I’m building an application that needs to monitor token usage for different user projects. My initial approach was to use LangSmith traces and add project_id to the metadata so I could retrieve usage data for all runs associated with that specific field.
This seemed like a solid solution until I realized that when users delete their projects, the connection between user projects and the project_ids in LangSmith gets broken.
I’m looking for suggestions on how to handle this properly. One option I’m considering is storing the total_tokens in my local database after each API call.
Also wondering about LangGraph agents - is there a way to capture tokens consumed when calling tools within agent workflows?
Token tracking gets messy quick, especially with agent workflows. I’ve learned middleware between your app and LLM providers beats post-call logging every time. Middleware catches everything - direct API calls, agent tool runs, streaming responses - before hitting your app logic. You get a complete audit trail no matter what happens to projects or external tracking. With LangGraph, instrument at the graph level, not individual tools. Build a custom graph wrapper that watches token usage across the whole execution. This grabs tokens from tool calls, reasoning steps, and any intermediate API requests your agent makes.

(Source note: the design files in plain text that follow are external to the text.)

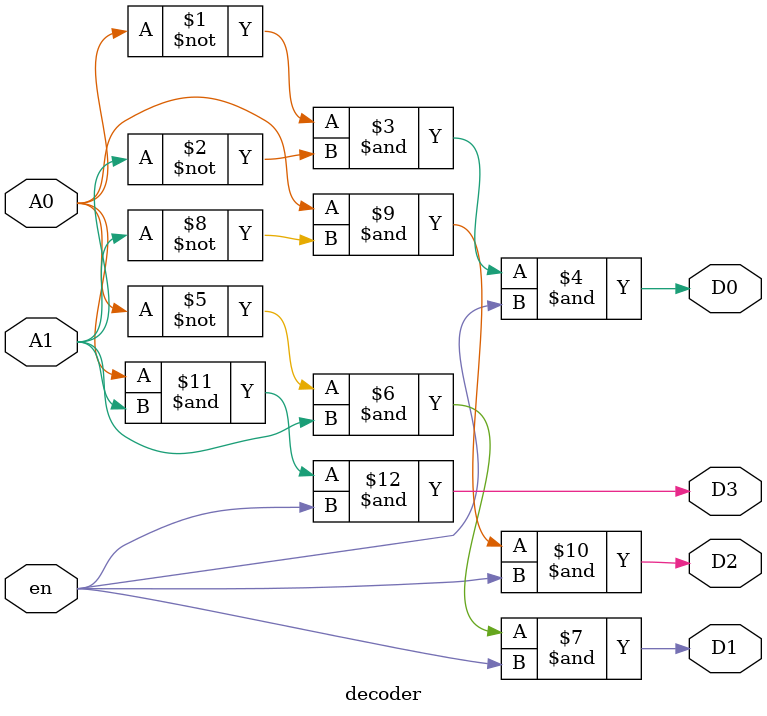
<source format=v>
`timescale 1ns / 1ps

module decoder(A1, A0, en, D3, D2, D1, D0);
  // 2:4 decoder
  input A1, A0, en;
  output D3, D2, D1, D0;
 
  assign D0 = (~A0) & (~A1) & en;
  assign D1 = (~A0) & A1 & en;
  assign D2 = A0 & (~ A1) & en;
  assign D3 = A0 & A1 & en;
endmodule
</source>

For project deletions, try a token ownership transfer system. When projects die, tokens don’t vanish - they move to a “deleted projects” bucket under the same user. Keeps billing accurate and users can see historical usage. One gotcha: some LLM providers report different token counts for identical requests depending on load balancing. Always validate against multiple sources instead of trusting one.

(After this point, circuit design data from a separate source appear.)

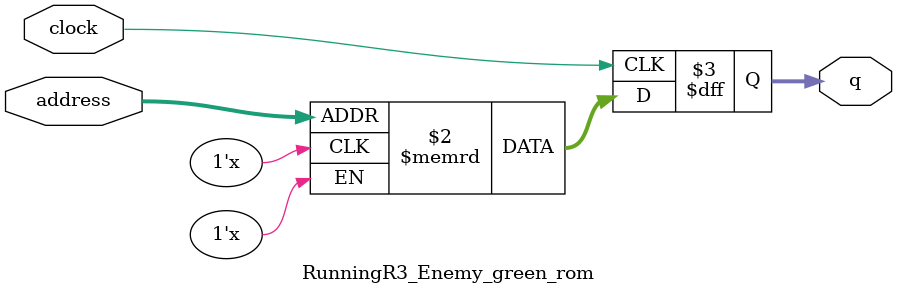
<source format=sv>
module RunningR3_Enemy_green_rom (
	input logic clock,
	input logic [11:0] address,
	output logic [2:0] q
);

logic [2:0] memory [0:2639] /* synthesis ram_init_file = "./RunningR3_Enemy_green/RunningR3_Enemy_green.mif" */;

always_ff @ (posedge clock) begin
	q <= memory[address];
end

endmodule

</source>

Been there with token tracking nightmares. Local storage works but gets messy when you scale.
Automating the whole pipeline transformed our token monitoring. Instead of manually inserting records after each call, I built a workflow that captures tokens in real-time, runs them through validation rules, and syncs with billing systems automatically.
Best part? Edge cases get handled without code changes. Failed API calls, partial responses, bulk operations - configurable logic flows handle it all. When LangGraph agents make tool calls, automation catches every token event and routes it correctly.
For project deletion, the workflow keeps token history even after projects vanish. Users get accurate billing and you keep audit trails.
Daily reconciliation runs automatic comparisons with provider reports. Discrepancies trigger alerts and correction workflows. No more manual checking or mystery charges.
You can add new token sources or change business rules without touching application code. Everything flows through the automation layer.
Store tokens locally after each API call - learned this the hard way when external tracking broke our billing system.
What works for me:
Simple tokens table: user_id, project_id, timestamp, input_tokens, output_tokens, cost. Insert after every API response. You control everything and it survives project deletions.
For LangGraph agents, hook into the callback system. Custom callback handler captures token usage from tool calls. The framework passes token counts through callbacks - just intercept and store.
Watch out for streaming responses. Token counts sometimes come in the final chunk instead of accumulating throughout the stream.
Run a daily reconciliation job comparing your counts with the API provider’s usage reports. Catches missed calls or double counting.
Database storage is definitely the way to go, but think about data retention policies early. I learned this the hard way after millions of token records started slowing down my queries. For project deletion, use soft deletes instead of hard deletes. Add a deleted_at timestamp to projects - you can still access historical token data for billing while hiding deleted projects from users. For LangGraph agents, grab token usage from the run metadata after each tool execution. The trick is intercepting tool results before they move to the next step. I wrap my tool calls in a decorator that pulls usage stats and writes them to the database immediately. One thing nobody’s mentioned - add idempotency keys to your token logging. Network issues cause duplicate API calls, and you don’t want to double-count tokens. Use request IDs or generate unique hashes from call parameters to prevent duplicates.